Seriam suposições, em que eu me dedicava a buscar algumas respostas e mantendo contato para isso. Como fazemos sempre, todas as vezes em que aparece um nome vinculado à história da Guerrilha do Araguaia, procuramos nos desdobrar para achar respostas para alguns mistérios infindáveis. Como em todos os conflitos e guerras, histórias parecidas se sucedem, e pessoas se isolam em um mundo criado para garantir suas sobrevivências, e dele tem dificuldades em sair, principalmente porque todos os seus contatos, ou morreram, ou desapareceram.
Foto de arquivo pessoal - Publicado
no Jornal do TO
Leonor Carrato possivelmente se inclui nesse rol de militantes que se entregaram à luta por um ideal, em um momento obscuro da história do nosso país. Em vida seria mais fácil buscar em suas memórias mais informações que nos ajudassem a desvendar toda a sua trajetória, certamente marcada por abnegação e dedicação à causa que ela acreditava. Com sua morte[3] caberá a nós, historiadores e historiadoras, nos debruçarmos sobre uma história de um final que poderia ter sido menos doloroso do que foram as últimas décadas de solidão em que ela viveu.
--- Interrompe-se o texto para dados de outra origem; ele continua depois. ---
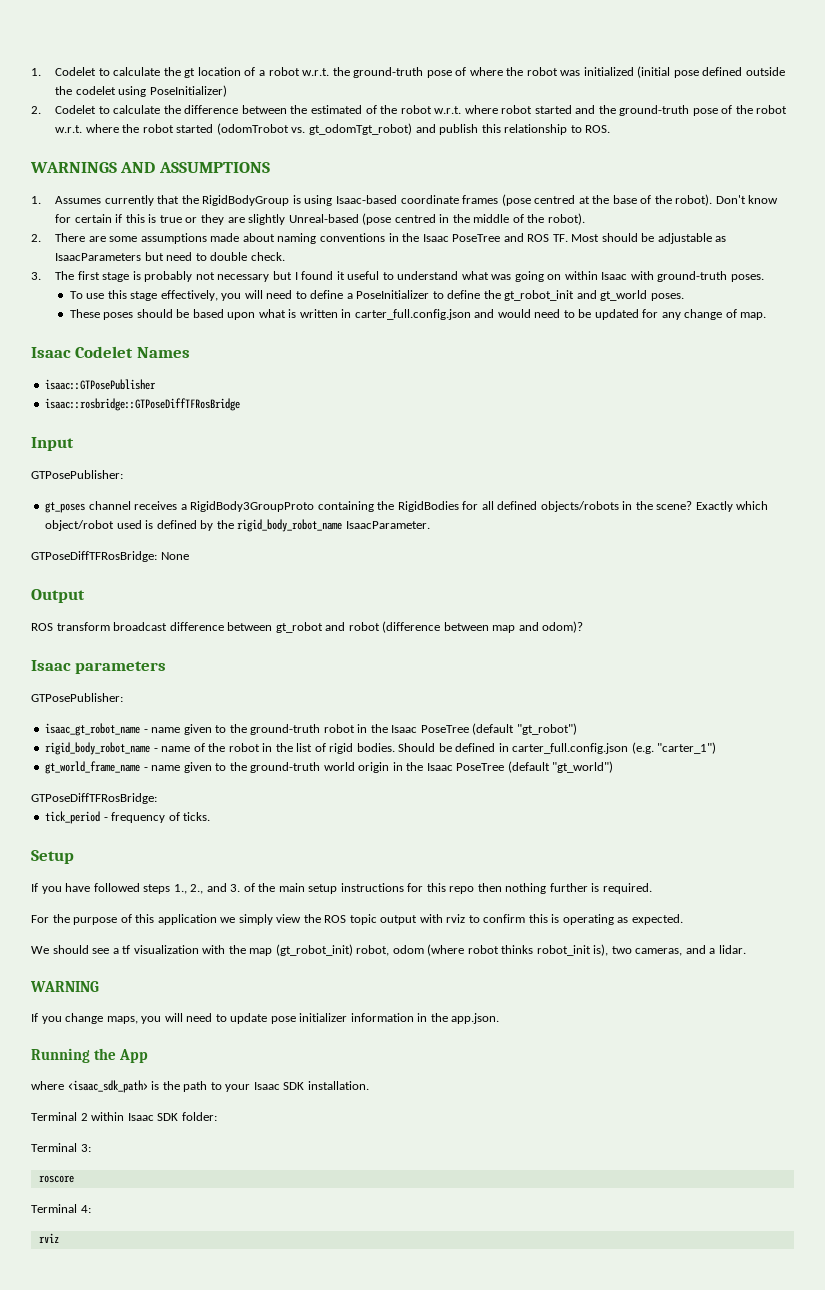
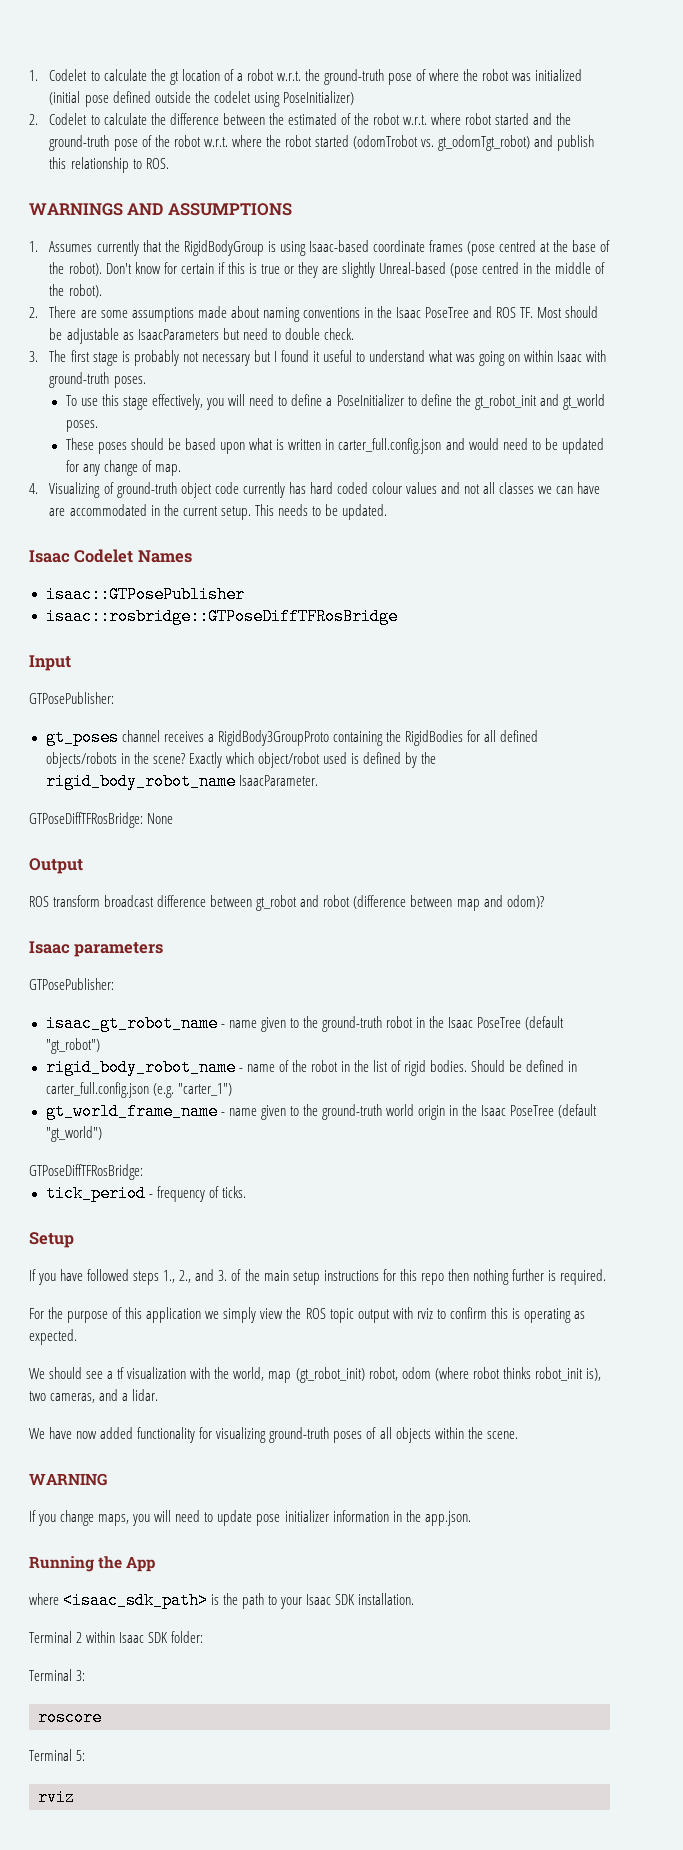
(767, 316) none -> [29,482,601,498] [49,504,387,520] // 4. Visualizing of ground-truth object code currently has hard coded colour values and not all classes we can have are accommodated in the current setup. This needs to be updated.
(246, 949) none -> [233,1367,265,1381] world,
(746, 949) none -> [29,1427,518,1443] // We have now added functionality for visualizing ground-truth poses of all objects within the scene.
[80,1205,91,1213] 4: -> [76,1750,86,1761] 5:

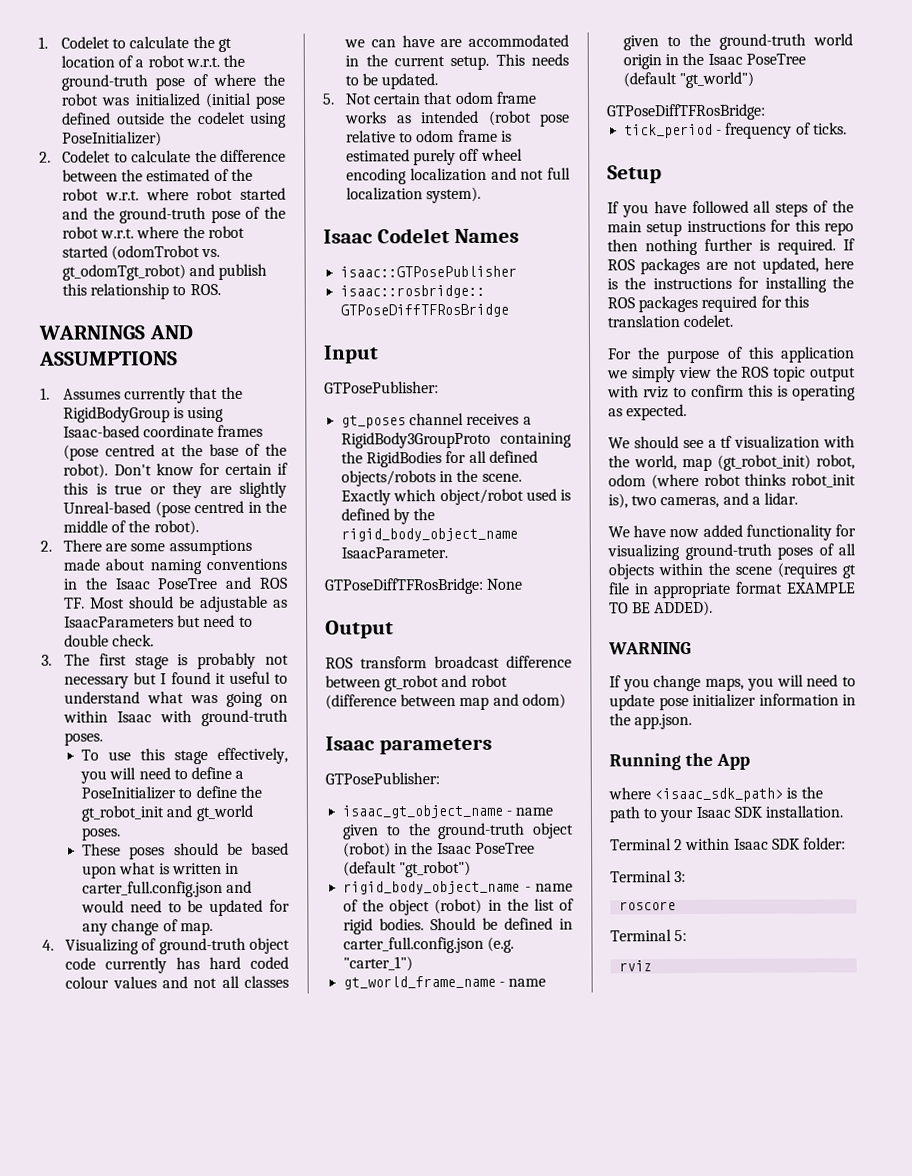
(387, 512) none -> [322,91,536,105] [345,110,570,127] [346,129,512,143] [346,148,523,166] [346,167,571,185] [346,186,482,204] // 5. Not certain that odom frame works as intended (robot pose relative to odom frame is estimated purely off wheel encoding localization and not full localization system).
[152,753,185,764] scene? -> [481,473,522,482] scene.
[45,773,236,790] rigid_body_robot_name -> [341,527,519,542] rigid_body_object_name
[506,895,544,909] odom)? -> [521,693,566,709] odom)
[45,1015,413,1032] isaac_gt_robot_name - name given to the ground-truth robot -> [342,804,554,819] [342,822,574,840] [343,842,392,858] isaac_gt_object_name - name given to the ground-truth object (robot)
[45,1059,236,1076] rigid_body_robot_name -> [343,880,521,895] rigid_body_object_name
[310,1060,338,1072] robot -> [389,898,483,916] object (robot)
[133,1269,228,1285] steps 1., 2., and 3. -> [753,200,809,217] all steps
(607, 1277) none -> [843,238,855,251] [607,257,854,275] [607,276,854,293] [607,295,809,313] [607,314,734,328] If ROS packages are not updated, here is the instructions for installing the ROS packages required for this translation codelet.
[486,1431,518,1439] scene. -> [735,562,856,579] [608,581,856,599] [609,600,714,617] scene (requires gt file in appropriate format EXAMPLE TO BE ADDED).

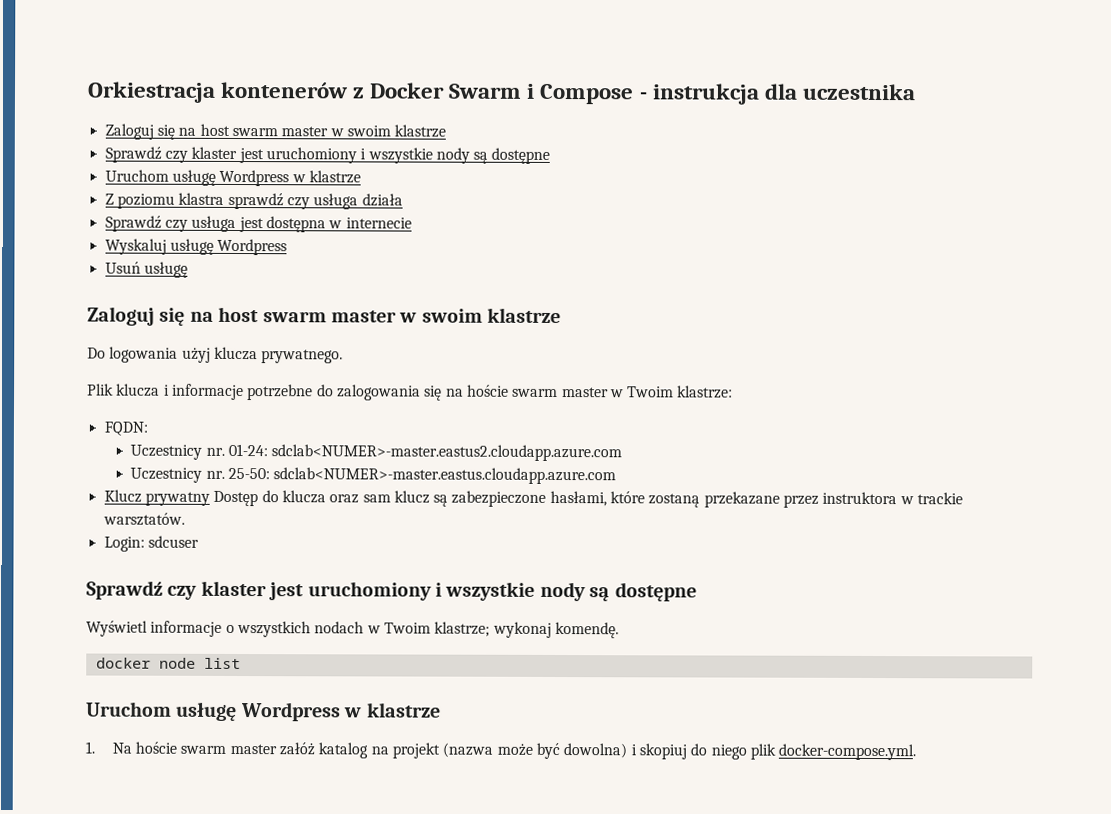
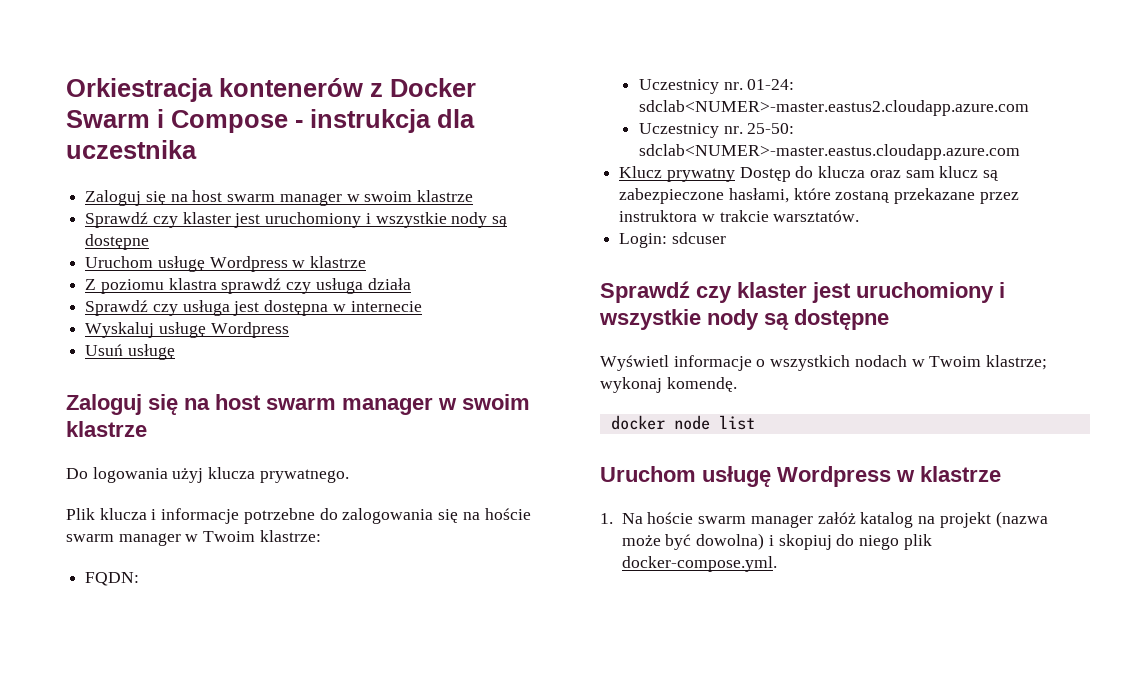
[281,126,329,137] master -> [279,193,342,206] manager
[331,310,397,323] master -> [342,397,433,415] manager
[561,387,609,398] master -> [118,533,181,546] manager
[917,492,964,505] trackie -> [719,210,769,222] trakcie
[229,743,277,755] master -> [750,515,813,528] manager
Certamente, porém, ela não morreu esquecida, pois quis o destino que ela reencontrasse parte de sua família.
Espero poder encontrar os fios que enredam a história de Maria Lídia-Leonor Carrato, como consegui ajudar a refazer os laços separados de Amaro Lins, cuja história eu conto em meu livro, distanciado que ficou de sua família por ter escolhido ir para o Sul do Pará e se engajar na preparação do movimento guerrilheiro. Tendo sobrevivido, viveu escondido por muito tempo, sendo levado para o reencontro com suas filhas no Rio de Janeiro, após sua história ser mostrada no Fantástico da Rede Globo. Seu Amaro faleceu poucos anos depois, no ano de 2000.
Com certeza a Fundação Maurício Grabois irá nos ajudar nessa busca de informações em seus arquivos, e, se houver alguma relação com o PCdoB certamente isso será mostrado. Mas nos resta agora garimpar nos documentos históricos, para garantir que a memória de Leonor Carrato possa ser resgatada e a sua história devidamente contada.